In cima alla collina del Vittoriale, domina uno dei luoghi più simbolici del complesso: il Mausoleo. Si tratta di un’imponente costruzione circolare in marmo bianco, dove Gabriele D’Annunzio volle essere sepolto. L’architettura del mausoleo evoca le tombe antiche, ricordando quelle degli eroi romani, e non è una scelta casuale.

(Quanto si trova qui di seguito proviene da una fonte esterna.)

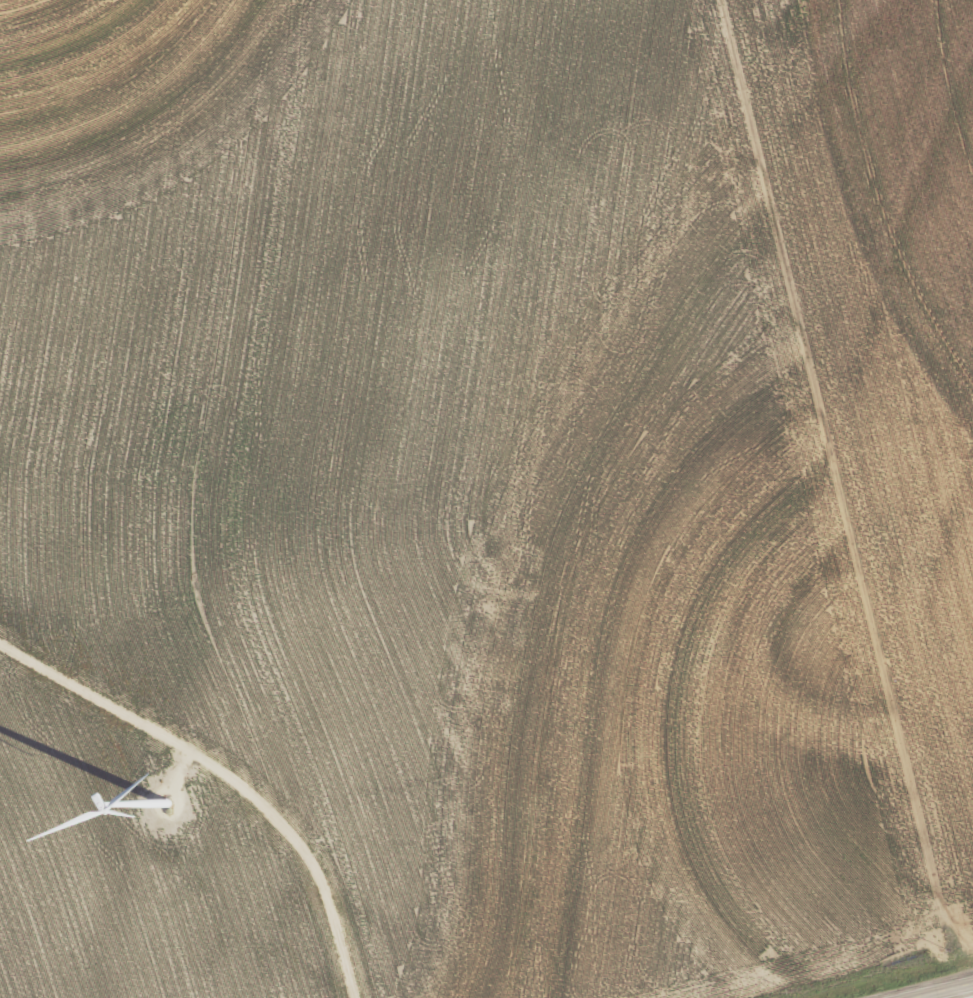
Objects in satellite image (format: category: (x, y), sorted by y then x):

La tomba del poeta si trova al centro del monumento, sotto un massiccio blocco di granito, circondata dalle sepolture dei suoi compagni più fidati, definiti “gli eroi fiumani”, a simboleggiare la fedeltà e la grande impresa dell’occupazione di Fiume. Vicino a lui ci sono anche le statue dei suoi cani di razza Levriero che D’Annunzio amava profondamente.

La Nave Puglia

Uno degli elementi più curiosi del Vittoriale degli Italiani è senza dubbio la presenza di una vera nave militare, la Nave Puglia, nel giardino. La nave gli fu donata dalla Marina Italiana in segno di omaggio per il suo contributo durante la guerra. Trasportare la nave fino a Gardone Riviera non fu affatto semplice. La Nave Puglia fu tagliata in più sezioni per poterla spostare dalla costa e ricomposta una volta arrivata nel parco del Vittoriale.

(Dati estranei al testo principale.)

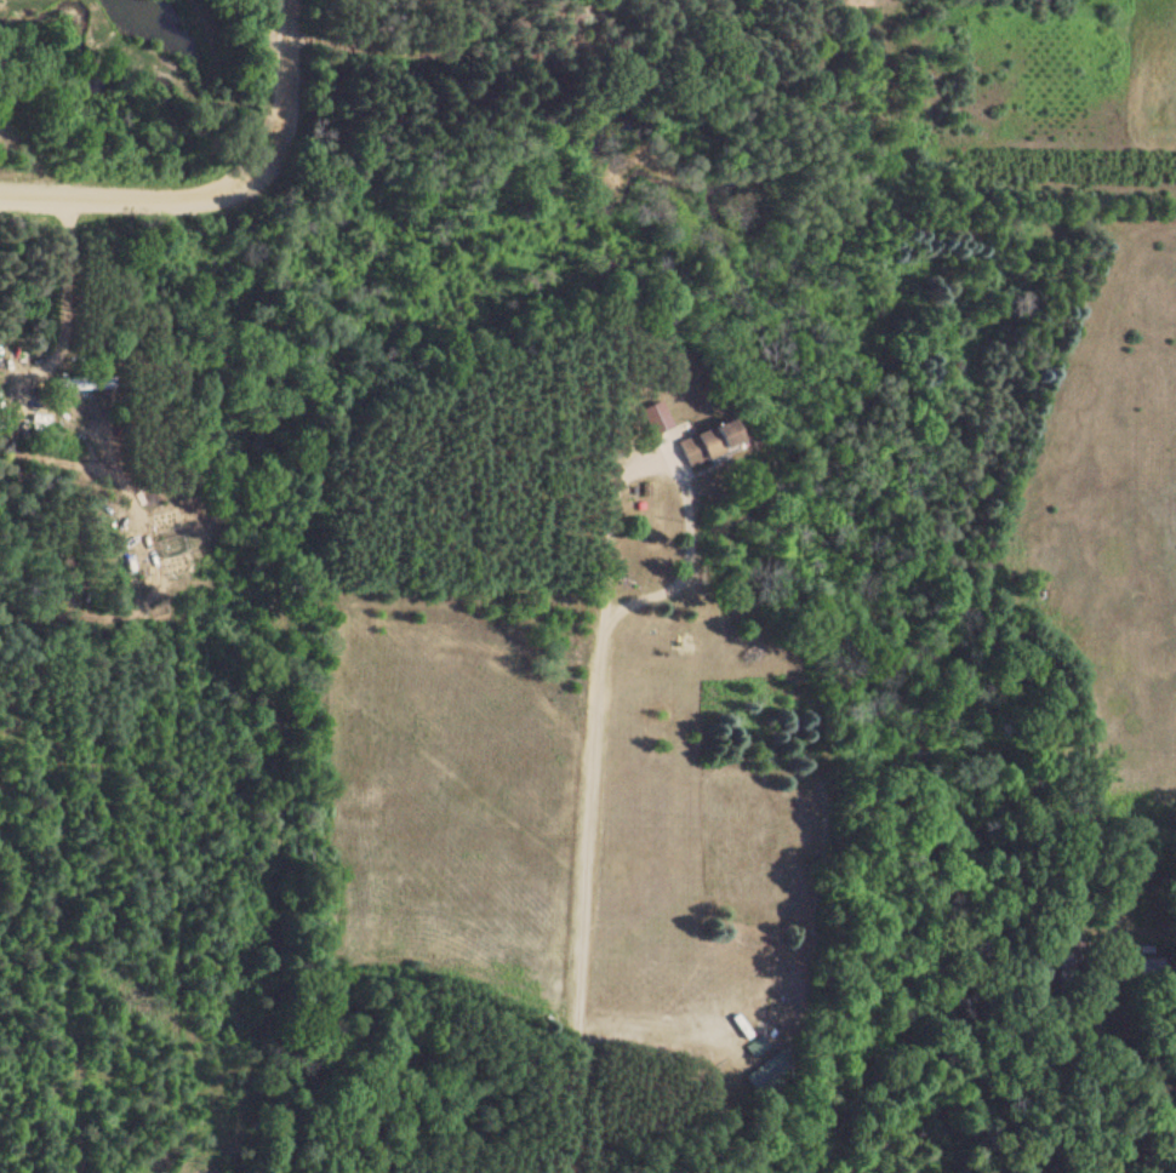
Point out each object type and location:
road: (276, 79)
road: (143, 202)
building: (85, 385)
building: (708, 443)
road: (1126, 824)
road: (587, 887)
building: (770, 1073)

L’architetto Giancarlo Maroni, fidato collaboratore di D’Annunzio, fu incaricato di trovare il modo per integrarla nel contesto naturalistico del parco.

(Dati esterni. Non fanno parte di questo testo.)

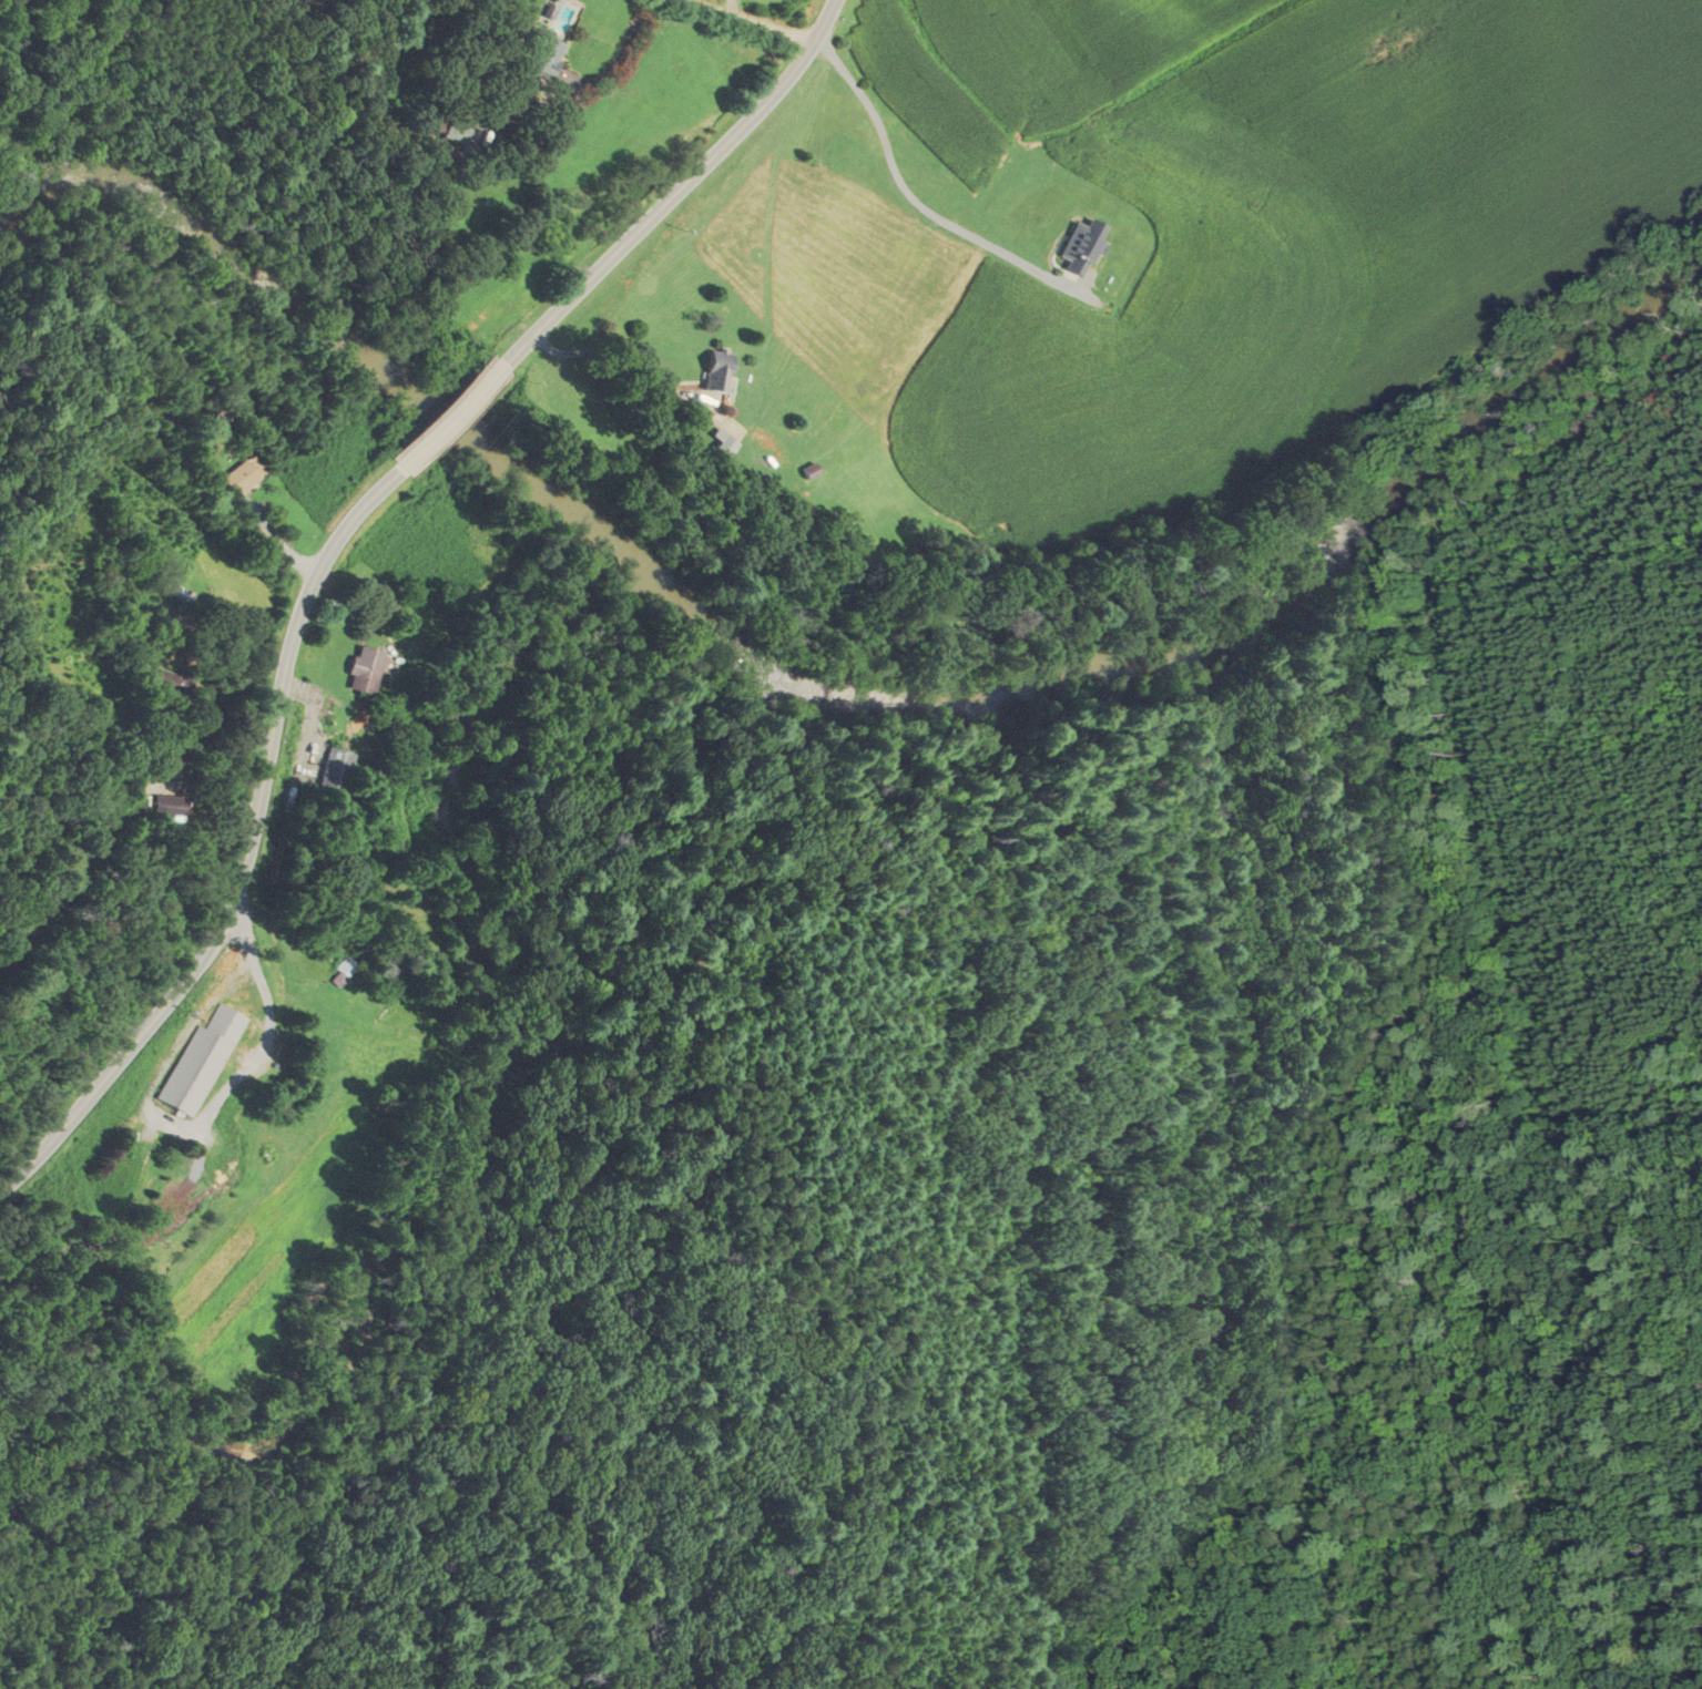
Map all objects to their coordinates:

Informazioni Utili per la Visita

Se vuoi visitare il Vittoriale degli Italiani ti consiglio di prenotare il biglietto online perché ogni anno questo luogo è super affollato di turisti.

Il Vittoriale degli Italiani occupa circa nove ettari in posizione panoramica ed oggi è gestito da una fondazione che organizza gli accessi di oltre duecentomila persone ogni anno. Con il biglietto d’ingresso si accede a tutti gli spazi di quest’area monumentale e alla visita guidata all’interno della Prioria, l’abitazione privata di d’Annunzio.

Costi e Durata della Visita

La visita del Vittoriale degli Italiani a Gardone Riviera occuperà senza dubbio qualche ora. All’ingresso, dopo aver pagato il biglietto, si verrà muniti di cartina per girare al meglio il grandissimo parco.

Se si intende visitare anche la Prioria è bene informarsi sui giorni di apertura, soprattutto d’inverno perché alcuni giorni settimanali è chiusa. In ogni caso bisogna considerare che questa visita (guidata) dura 35 minuti e permette l’accesso a sole 10 persone per volta per via degli spazi stretti. All’ingresso verrà comunicato l’orario assegnato per la visita guidata.

Il resto del parco è di dimensioni piuttosto ragguardevoli e, volendolo visitare tutto, sono da mettere in conto un altro paio d’ore. Preferibilmente è meglio indossare scarpe comode, perché i suoi vicoli in salita e discesa alle volte non sono troppo agevoli.

Il costo dei biglietti varia in base alla tipologia di visita che si intende fare: visita completa al complesso, con guida all’interno della Prioria (altrimenti non visitabile), costa 16€; la visita al solo parco (comprensiva dei piccoli musei) ha invece un costo di 10€.

Tipologia di Visita Costo del Biglietto Durata
Visita Completa (Parco + Prioria) 16€ 3-4 ore
Visita Solo Parco (Musei Inclusi) 10€ 2-3 ore

Il Vittoriale: Un'Esperienza Indimenticabile

La visita al Vittoriale degli Italiani dà una panoramica piuttosto completa sul personaggio di Gabriele d’Annunzio, sulle sue idee politiche piuttosto marcate e decise e sulle sue manie di grandezza. Nonostante ciò, si tratta di un monumento decisamente particolare e che va visitato anche solo per le sue architetture particolari e per la sua valenza storica.

Anche la visita guidata all’interno della Prioria, decisamente consigliata, non fa che rafforzare l’idea sul personaggio che ci si fa visitando i musei presenti sul parco: un uomo organizzato, dalle idee forti, quasi un maniaco e nemmeno molto simpatico. Le sale sono allestite in maniere differenti tra loro e sono state arricchite con gli anni che d’Annunzio vi ha passato all’interno.

Il parco del Vittoriale degli Italiani non può che stupire per via delle sue costruzioni e dei pezzi decisamente insoliti che vi si trovano, primo tra tutti la prua della nave integrata nella collina su cui il complesso è costruito: segno tangibile delle manie di grandezza del poeta.